[[ Given text, beginning ]]
Hundreds of songs have been released about or referencing Richard Nixon, with a significant portion focused on the Watergate scandal. Many songs also focus on the Vietnam War, as identified by the Vietnam War Song Project. Music historian Justin Brummer writes that in 1968 "Richard Nixon won the election and soon became the focus of protest". This included songs about the Moratorium to End the War in Vietnam, the Kent State shootings, the Pentagon Papers, and the Silent majority.

Stage productions include:
- Frost/Nixon, a 2006 play about The Nixon Interviews
- Nixon in China, a 1987 opera about Richard Nixon's 1972 visit to China

== Others ==
===Twitter parody account===

Since 2008, a popular parody account on Twitter, run by playwright Justin Sherin, has been imitating Nixon's mannerisms and commenting on politics and current events.
[[ Given text, end ]]
— Instructions —
A: Summarize the Nixon passage in two sentences.
B: Extend the Nixon passage by writing what comes after its final sentence.
[[ Dataset extract, beginning ]]
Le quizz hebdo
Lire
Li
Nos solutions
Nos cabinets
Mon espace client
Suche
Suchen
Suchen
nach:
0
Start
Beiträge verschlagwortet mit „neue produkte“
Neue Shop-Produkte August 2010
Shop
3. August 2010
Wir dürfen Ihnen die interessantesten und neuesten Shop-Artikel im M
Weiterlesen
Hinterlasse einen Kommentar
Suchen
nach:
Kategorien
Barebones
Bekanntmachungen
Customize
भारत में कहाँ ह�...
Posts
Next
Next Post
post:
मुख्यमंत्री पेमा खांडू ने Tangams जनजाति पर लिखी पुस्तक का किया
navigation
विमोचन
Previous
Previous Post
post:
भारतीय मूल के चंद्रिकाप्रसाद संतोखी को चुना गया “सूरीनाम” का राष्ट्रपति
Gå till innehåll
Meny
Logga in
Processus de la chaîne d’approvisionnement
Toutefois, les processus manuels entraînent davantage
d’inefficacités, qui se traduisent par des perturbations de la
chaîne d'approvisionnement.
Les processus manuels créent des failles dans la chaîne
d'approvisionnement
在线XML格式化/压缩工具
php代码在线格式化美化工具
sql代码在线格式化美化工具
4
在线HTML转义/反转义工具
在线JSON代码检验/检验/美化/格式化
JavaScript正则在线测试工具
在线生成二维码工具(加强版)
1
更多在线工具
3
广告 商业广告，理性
[[ Dataset extract, end ]]
[[ Dataset extract, beginning ]]
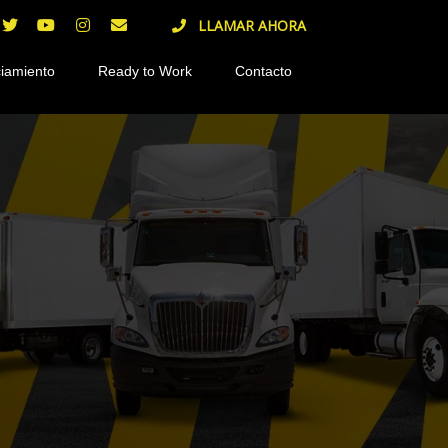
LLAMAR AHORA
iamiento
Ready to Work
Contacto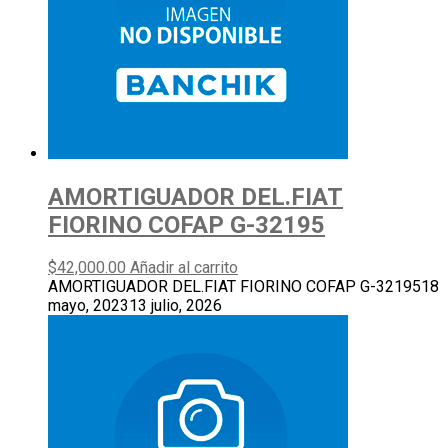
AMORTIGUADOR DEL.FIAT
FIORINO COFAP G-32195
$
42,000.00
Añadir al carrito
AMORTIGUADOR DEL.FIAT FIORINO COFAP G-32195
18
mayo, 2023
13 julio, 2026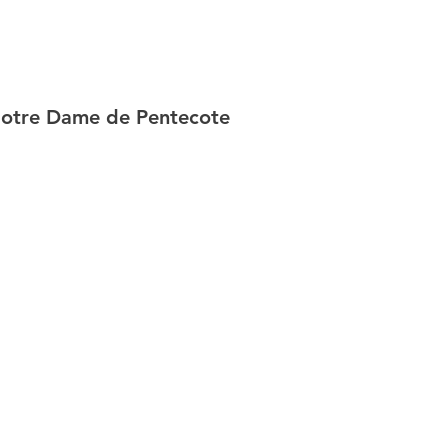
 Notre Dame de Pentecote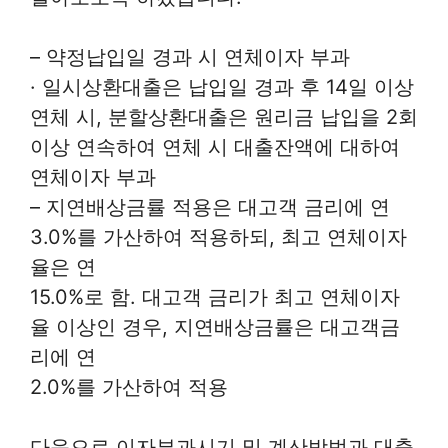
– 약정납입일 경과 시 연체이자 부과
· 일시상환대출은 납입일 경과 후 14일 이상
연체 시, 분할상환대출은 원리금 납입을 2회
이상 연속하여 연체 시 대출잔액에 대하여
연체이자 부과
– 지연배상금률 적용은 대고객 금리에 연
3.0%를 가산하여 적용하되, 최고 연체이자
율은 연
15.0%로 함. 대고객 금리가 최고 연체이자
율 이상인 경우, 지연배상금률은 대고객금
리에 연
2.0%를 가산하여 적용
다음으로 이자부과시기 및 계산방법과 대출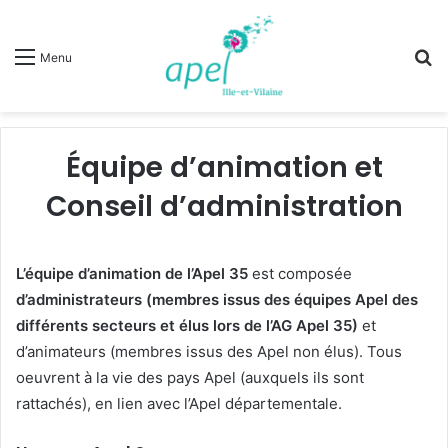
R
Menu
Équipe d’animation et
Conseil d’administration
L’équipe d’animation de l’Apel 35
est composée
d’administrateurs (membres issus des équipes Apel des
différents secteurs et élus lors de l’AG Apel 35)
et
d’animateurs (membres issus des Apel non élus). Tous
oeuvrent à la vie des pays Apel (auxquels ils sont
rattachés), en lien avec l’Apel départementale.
[[ Dataset extract, end ]]
— Answers to the exercises —
A: Hundreds of songs have referenced Richard Nixon, many of them about Watergate or the Vietnam War, and after his 1968 election he became a focus of protest songs on topics such as the Kent State shootings and the Pentagon Papers. Stage works about him include the 2006 play Frost/Nixon and the 1987 opera Nixon in China, and since 2008 a Twitter parody account run by playwright Justin Sherin has imitated his mannerisms.

B:
===Video games===
Richard Nixon is a playable character in the Call of Duty: Black Ops Zombies map "Five", which takes place in The Pentagon, alongside John F. Kennedy, Robert McNamara, and Fidel Castro. He is voiced by Dave Mallow.

A fictionalized version of Richard Nixon appears in the main campaign of Tropico 4 and it's 'Modern Times' expansion as the character 'Nicholas "Nick" Richards'.